One of the main challenges of this work was to tackle the variability of how clinical benefit was measured in the different studies (Additional file 1: Methods). All the results shown in this paper are derived from the separation in which LB, CR, PR SD and PD with overall survival (when available) greater than 2 years are in the responder group, while NB and PD with overall survival lower than 2 years (or without this kind information) are in the non-responder group.

Performance of individual markers

We used a partitioning system with the aim of building a receiver operating characteristics (ROC) curve for each biomarker in each study and set the threshold for each marker as the value for which the sum of sensitivity and specificity is maximized, according to Youden’s index. Basic statistics were then extracted: for each biomarker we joined the AUCs coming from different studies to have a minimum, a maximum and a mean value.

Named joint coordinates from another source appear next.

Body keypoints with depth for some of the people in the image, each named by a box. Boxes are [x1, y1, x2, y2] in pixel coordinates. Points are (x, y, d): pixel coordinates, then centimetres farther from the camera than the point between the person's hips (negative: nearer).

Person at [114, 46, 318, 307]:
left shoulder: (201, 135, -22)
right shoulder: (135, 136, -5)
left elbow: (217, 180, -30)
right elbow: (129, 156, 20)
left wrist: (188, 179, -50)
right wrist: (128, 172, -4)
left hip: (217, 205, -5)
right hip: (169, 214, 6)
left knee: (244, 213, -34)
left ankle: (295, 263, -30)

Performance of combined markers

Before the combination step, we computed Pearson correlation coefficient among all the biomarkers. Then we excluded the minimum number of them in order to avoid correlation coefficients greater than 0.5. In the majority voting approach, we combined all the patients with all the uncorrelated biomarkers according to all the possible combinations starting from picking up just two of them to selecting all of them. We predicted a patient as responder whether at least half of the biomarkers agreed on that class. For each marker combination, we calculated confusion matrix, sensitivity, specificity and AUC, then we filtered out those with AUC < 0.65 and computed the frequency of each marker in these best combinations. Regarding GLM, we randomly selected a training set containing the 80% of the original set and built GLM models using the binomial family function (logit as link). Next, using the coefficients computed for such models, the response for each patient of the remaining test set was predicted and compared with the real response in order to calculate the ROC curve. We iterated these operations for 10,000-times and computed the mean AUCs and the mean of the best sensitivities and specificities.